» **Recorded information**
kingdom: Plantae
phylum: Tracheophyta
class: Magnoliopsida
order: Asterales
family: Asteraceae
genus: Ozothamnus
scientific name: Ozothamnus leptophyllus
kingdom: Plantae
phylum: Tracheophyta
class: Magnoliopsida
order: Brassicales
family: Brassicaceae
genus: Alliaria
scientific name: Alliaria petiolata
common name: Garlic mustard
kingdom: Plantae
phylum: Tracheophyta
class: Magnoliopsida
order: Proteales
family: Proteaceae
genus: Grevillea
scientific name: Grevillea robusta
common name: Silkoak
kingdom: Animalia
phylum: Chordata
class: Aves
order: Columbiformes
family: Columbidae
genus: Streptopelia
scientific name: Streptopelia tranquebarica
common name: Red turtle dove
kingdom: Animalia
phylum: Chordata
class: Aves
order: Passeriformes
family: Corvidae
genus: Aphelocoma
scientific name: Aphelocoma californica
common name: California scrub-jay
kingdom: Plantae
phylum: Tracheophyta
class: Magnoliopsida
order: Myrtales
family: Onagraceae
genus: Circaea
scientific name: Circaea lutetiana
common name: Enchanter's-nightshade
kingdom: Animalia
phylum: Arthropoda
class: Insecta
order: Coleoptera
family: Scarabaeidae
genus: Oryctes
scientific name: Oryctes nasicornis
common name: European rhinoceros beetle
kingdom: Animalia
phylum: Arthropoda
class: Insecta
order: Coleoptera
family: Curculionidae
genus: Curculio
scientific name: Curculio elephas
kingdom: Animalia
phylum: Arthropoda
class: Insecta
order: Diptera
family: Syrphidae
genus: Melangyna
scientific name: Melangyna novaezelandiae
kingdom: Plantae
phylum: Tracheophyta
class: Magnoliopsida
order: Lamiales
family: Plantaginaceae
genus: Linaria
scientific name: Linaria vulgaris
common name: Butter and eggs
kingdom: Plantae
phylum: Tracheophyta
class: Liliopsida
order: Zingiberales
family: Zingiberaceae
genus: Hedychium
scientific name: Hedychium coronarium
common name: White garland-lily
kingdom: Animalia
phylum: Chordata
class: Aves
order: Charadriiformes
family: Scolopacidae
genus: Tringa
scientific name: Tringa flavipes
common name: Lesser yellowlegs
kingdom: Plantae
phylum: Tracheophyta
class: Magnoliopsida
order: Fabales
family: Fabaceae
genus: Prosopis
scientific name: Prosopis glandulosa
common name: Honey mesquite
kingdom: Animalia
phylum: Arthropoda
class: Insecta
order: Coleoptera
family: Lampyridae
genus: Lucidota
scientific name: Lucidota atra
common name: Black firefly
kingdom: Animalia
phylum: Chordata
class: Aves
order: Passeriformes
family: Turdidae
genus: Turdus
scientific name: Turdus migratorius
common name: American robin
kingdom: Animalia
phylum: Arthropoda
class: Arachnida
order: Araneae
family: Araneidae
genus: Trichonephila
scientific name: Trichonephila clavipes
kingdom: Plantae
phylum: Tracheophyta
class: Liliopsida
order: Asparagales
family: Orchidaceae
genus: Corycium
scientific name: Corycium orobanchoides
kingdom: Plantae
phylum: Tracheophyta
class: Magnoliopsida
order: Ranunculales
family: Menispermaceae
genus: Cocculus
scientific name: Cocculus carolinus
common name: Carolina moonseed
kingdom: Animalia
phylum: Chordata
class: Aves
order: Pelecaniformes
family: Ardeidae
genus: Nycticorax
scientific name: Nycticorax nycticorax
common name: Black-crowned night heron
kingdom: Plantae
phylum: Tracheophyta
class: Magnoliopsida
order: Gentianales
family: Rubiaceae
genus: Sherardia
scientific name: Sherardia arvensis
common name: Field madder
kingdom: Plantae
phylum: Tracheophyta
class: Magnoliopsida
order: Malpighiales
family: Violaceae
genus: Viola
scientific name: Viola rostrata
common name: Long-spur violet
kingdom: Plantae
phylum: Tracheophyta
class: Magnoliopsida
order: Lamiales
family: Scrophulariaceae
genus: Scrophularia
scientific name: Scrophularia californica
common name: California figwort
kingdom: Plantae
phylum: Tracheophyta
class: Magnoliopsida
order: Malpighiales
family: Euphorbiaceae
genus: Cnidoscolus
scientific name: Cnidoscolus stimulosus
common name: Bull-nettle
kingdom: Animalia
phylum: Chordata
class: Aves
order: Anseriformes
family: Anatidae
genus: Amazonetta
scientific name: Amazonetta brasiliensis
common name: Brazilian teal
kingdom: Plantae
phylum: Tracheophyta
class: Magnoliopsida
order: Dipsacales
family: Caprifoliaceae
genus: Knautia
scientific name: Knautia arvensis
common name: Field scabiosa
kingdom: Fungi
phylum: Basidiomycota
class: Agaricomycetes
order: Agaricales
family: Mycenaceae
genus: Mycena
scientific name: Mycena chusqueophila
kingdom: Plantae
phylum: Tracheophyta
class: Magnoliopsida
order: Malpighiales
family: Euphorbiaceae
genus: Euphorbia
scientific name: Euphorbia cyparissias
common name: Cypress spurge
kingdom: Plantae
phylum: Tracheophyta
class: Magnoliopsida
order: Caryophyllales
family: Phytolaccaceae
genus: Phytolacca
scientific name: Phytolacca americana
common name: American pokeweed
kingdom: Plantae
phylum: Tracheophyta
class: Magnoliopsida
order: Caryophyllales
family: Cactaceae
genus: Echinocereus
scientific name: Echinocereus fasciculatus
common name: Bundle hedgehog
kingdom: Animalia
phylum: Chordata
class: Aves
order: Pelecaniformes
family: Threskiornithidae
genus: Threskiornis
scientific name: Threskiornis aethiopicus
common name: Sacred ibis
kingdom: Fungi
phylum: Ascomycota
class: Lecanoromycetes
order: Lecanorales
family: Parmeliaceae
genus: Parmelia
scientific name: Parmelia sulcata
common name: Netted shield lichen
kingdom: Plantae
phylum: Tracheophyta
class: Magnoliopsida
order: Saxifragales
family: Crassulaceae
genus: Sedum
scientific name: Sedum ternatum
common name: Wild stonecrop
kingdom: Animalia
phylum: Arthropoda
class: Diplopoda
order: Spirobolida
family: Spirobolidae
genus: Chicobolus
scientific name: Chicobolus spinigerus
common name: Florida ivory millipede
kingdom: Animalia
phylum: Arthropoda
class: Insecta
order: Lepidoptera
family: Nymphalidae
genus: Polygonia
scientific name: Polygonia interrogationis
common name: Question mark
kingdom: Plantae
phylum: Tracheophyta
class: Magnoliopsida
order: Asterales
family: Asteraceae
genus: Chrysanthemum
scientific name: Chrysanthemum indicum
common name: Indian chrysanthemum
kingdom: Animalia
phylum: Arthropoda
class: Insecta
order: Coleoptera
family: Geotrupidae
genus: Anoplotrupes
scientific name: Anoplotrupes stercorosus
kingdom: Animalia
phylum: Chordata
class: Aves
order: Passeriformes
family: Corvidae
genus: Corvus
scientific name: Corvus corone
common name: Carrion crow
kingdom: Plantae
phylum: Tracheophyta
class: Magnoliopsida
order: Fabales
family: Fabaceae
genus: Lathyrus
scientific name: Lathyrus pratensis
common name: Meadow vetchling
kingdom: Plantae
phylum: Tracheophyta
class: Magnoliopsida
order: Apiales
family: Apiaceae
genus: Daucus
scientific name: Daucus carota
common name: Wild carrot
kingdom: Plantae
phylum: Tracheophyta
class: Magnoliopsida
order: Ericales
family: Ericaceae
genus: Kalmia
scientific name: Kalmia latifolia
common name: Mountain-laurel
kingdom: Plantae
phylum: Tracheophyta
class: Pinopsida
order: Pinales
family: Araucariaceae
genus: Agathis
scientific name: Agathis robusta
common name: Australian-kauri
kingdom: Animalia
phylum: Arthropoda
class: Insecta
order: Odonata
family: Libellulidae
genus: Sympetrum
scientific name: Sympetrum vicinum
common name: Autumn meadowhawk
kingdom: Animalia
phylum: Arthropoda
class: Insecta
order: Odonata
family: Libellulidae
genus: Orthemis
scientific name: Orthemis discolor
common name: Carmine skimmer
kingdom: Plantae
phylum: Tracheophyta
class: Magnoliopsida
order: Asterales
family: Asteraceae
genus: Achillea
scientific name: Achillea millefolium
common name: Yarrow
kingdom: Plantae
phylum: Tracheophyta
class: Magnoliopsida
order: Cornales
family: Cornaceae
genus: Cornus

» **Job**
Can you update the rows, beginning with the first one and stopping after the line that contains "genus: Melangyna", so that every "common name" becomes "vernacular name" and nothing else changes?

» **Answer to the task**
kingdom: Plantae
phylum: Tracheophyta
class: Magnoliopsida
order: Asterales
family: Asteraceae
genus: Ozothamnus
scientific name: Ozothamnus leptophyllus
kingdom: Plantae
phylum: Tracheophyta
class: Magnoliopsida
order: Brassicales
family: Brassicaceae
genus: Alliaria
scientific name: Alliaria petiolata
vernacular name: Garlic mustard
kingdom: Plantae
phylum: Tracheophyta
class: Magnoliopsida
order: Proteales
family: Proteaceae
genus: Grevillea
scientific name: Grevillea robusta
vernacular name: Silkoak
kingdom: Animalia
phylum: Chordata
class: Aves
order: Columbiformes
family: Columbidae
genus: Streptopelia
scientific name: Streptopelia tranquebarica
vernacular name: Red turtle dove
kingdom: Animalia
phylum: Chordata
class: Aves
order: Passeriformes
family: Corvidae
genus: Aphelocoma
scientific name: Aphelocoma californica
vernacular name: California scrub-jay
kingdom: Plantae
phylum: Tracheophyta
class: Magnoliopsida
order: Myrtales
family: Onagraceae
genus: Circaea
scientific name: Circaea lutetiana
vernacular name: Enchanter's-nightshade
kingdom: Animalia
phylum: Arthropoda
class: Insecta
order: Coleoptera
family: Scarabaeidae
genus: Oryctes
scientific name: Oryctes nasicornis
vernacular name: European rhinoceros beetle
kingdom: Animalia
phylum: Arthropoda
class: Insecta
order: Coleoptera
family: Curculionidae
genus: Curculio
scientific name: Curculio elephas
kingdom: Animalia
phylum: Arthropoda
class: Insecta
order: Diptera
family: Syrphidae
genus: Melangyna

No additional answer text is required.